Aim →
Reproduce every line of the items below word for word, omitting the pictures.

Start of Data rows

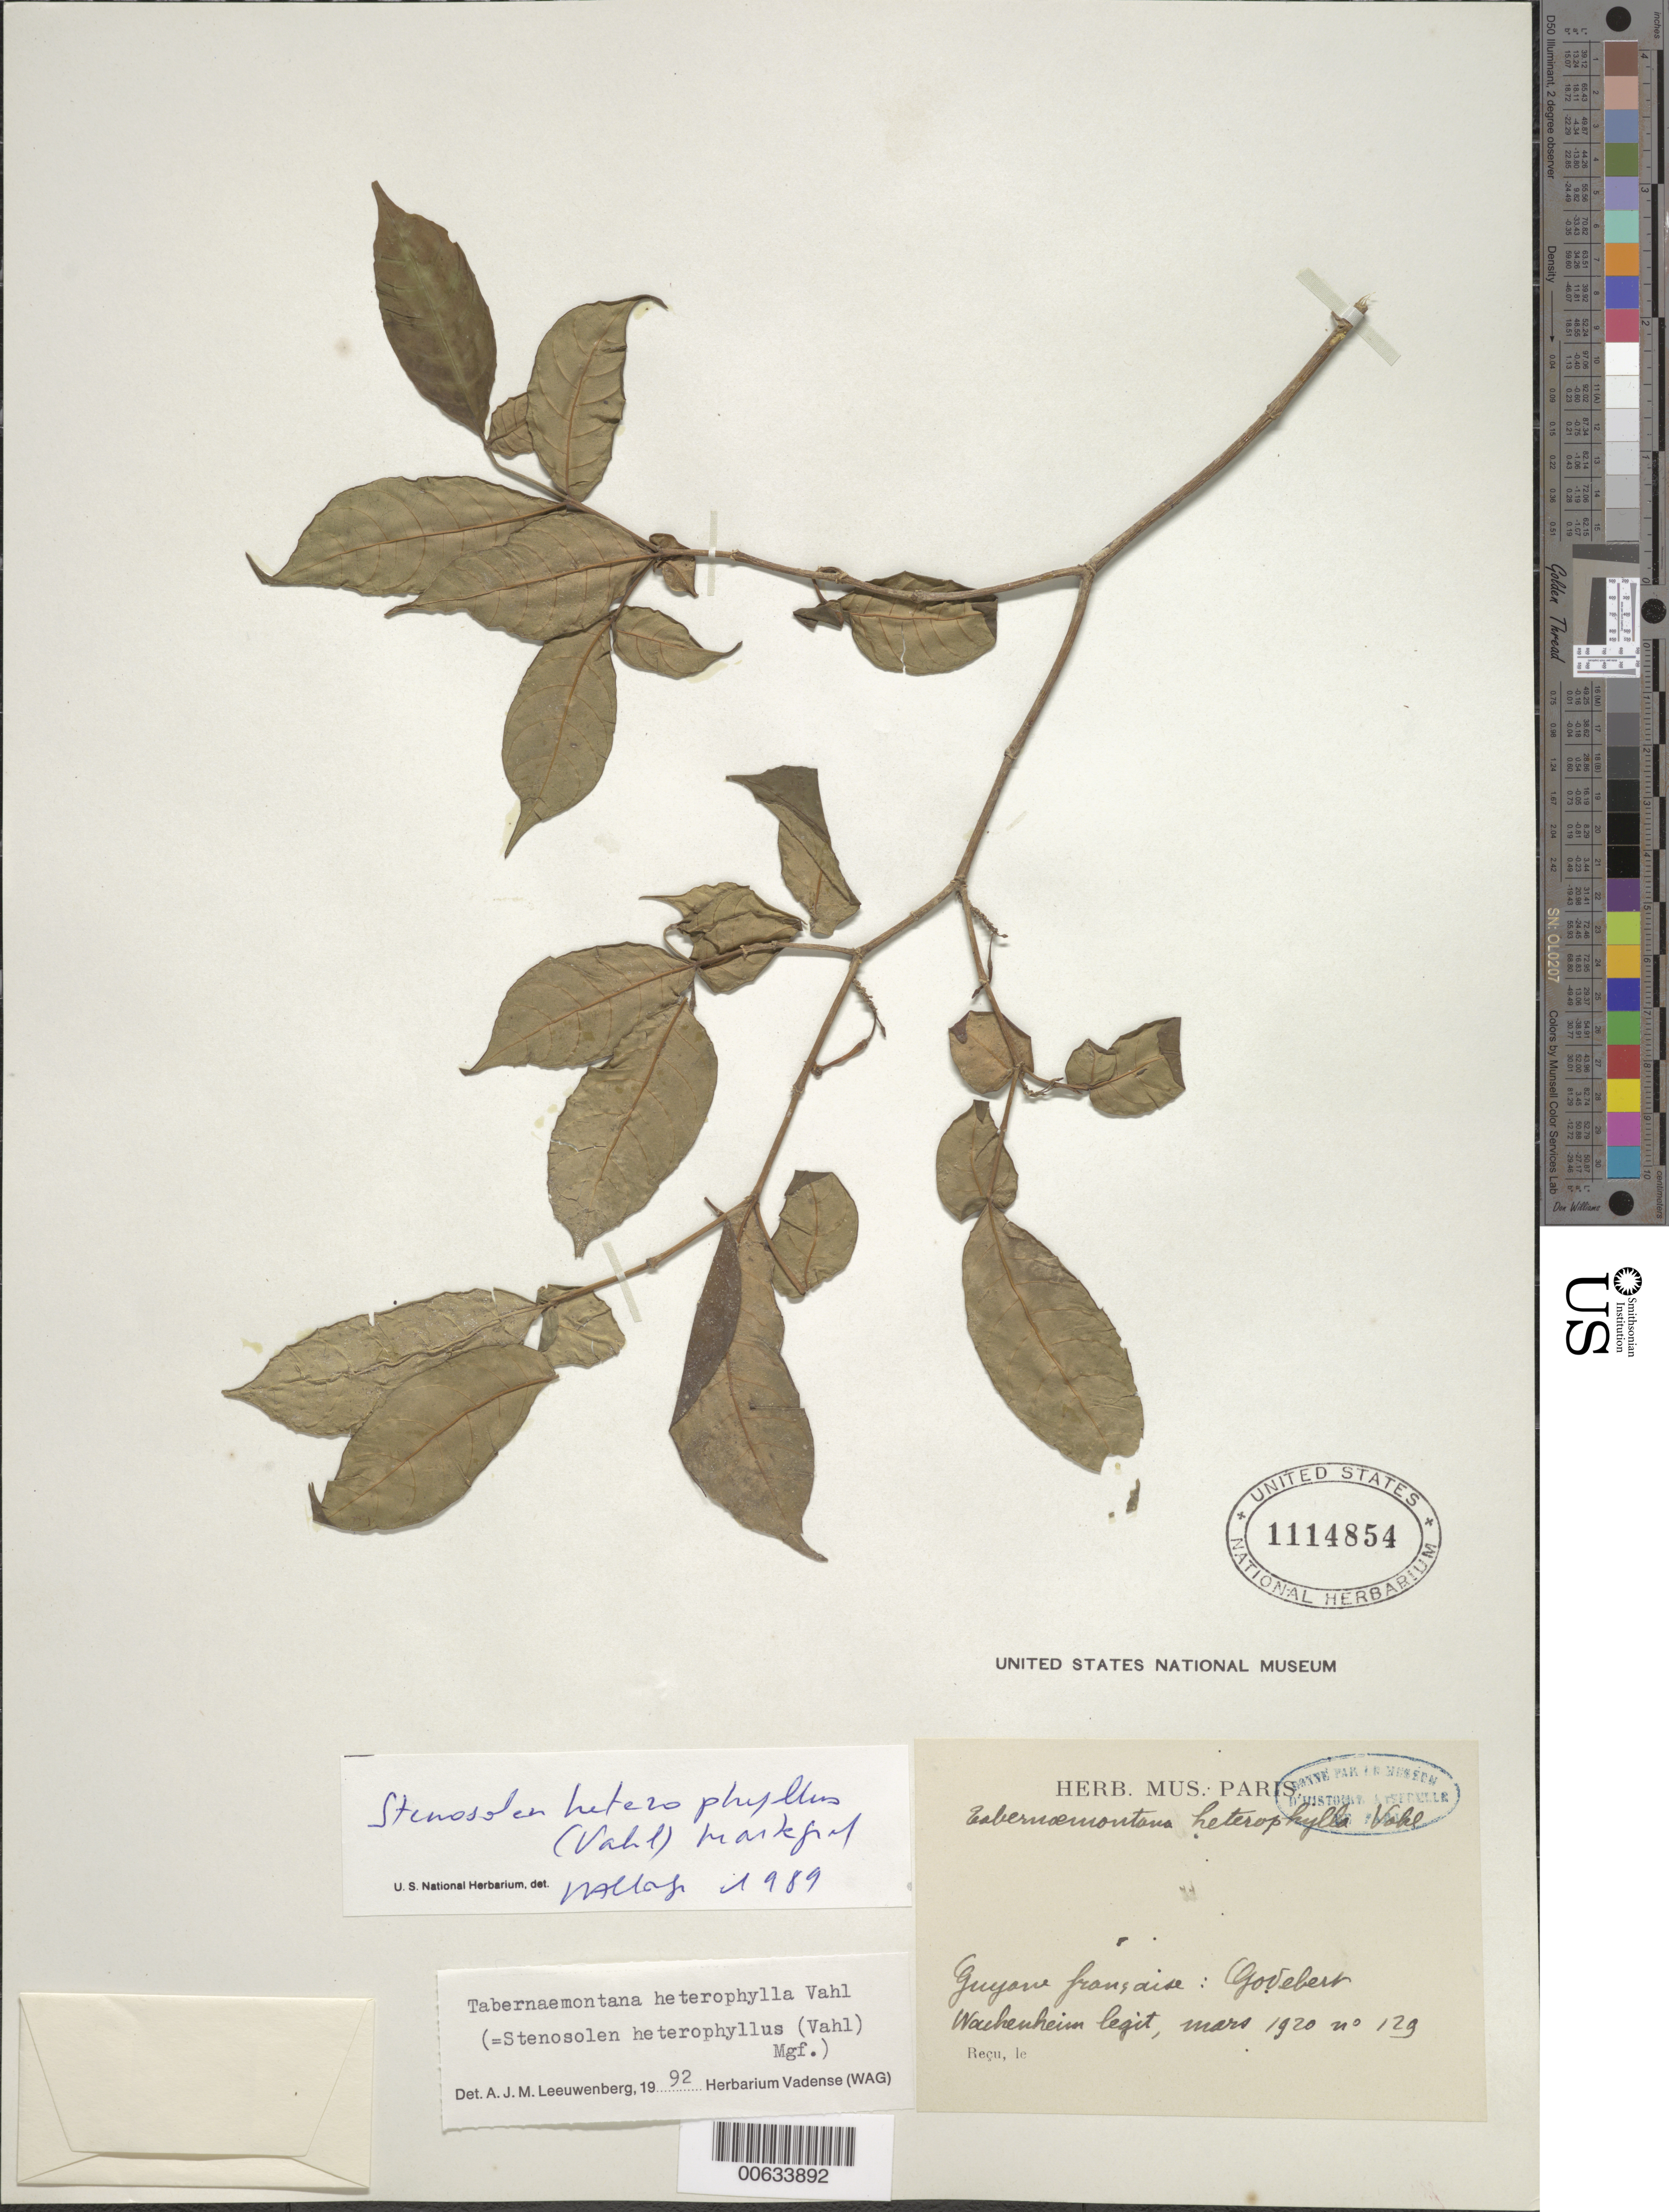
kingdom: Plantae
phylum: Tracheophyta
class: Magnoliopsida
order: Gentianales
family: Apocynaceae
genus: Tabernaemontana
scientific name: Tabernaemontana heterophylla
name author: Vahl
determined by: Leeuwenberg, A. J. M.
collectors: G. Wachenheim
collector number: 129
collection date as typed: Mar-20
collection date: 1920-03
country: French Guiana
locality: Godebert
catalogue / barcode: US 1114854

End of Data rows

Problem solution →
kingdom: Plantae
phylum: Tracheophyta
class: Magnoliopsida
order: Gentianales
family: Apocynaceae
genus: Tabernaemontana
scientific name: Tabernaemontana heterophylla
name author: Vahl
determined by: Leeuwenberg, A. J. M.
collectors: G. Wachenheim
collector number: 129
collection date as typed: Mar-20
collection date: 1920-03
country: French Guiana
locality: Godebert
catalogue / barcode: US 1114854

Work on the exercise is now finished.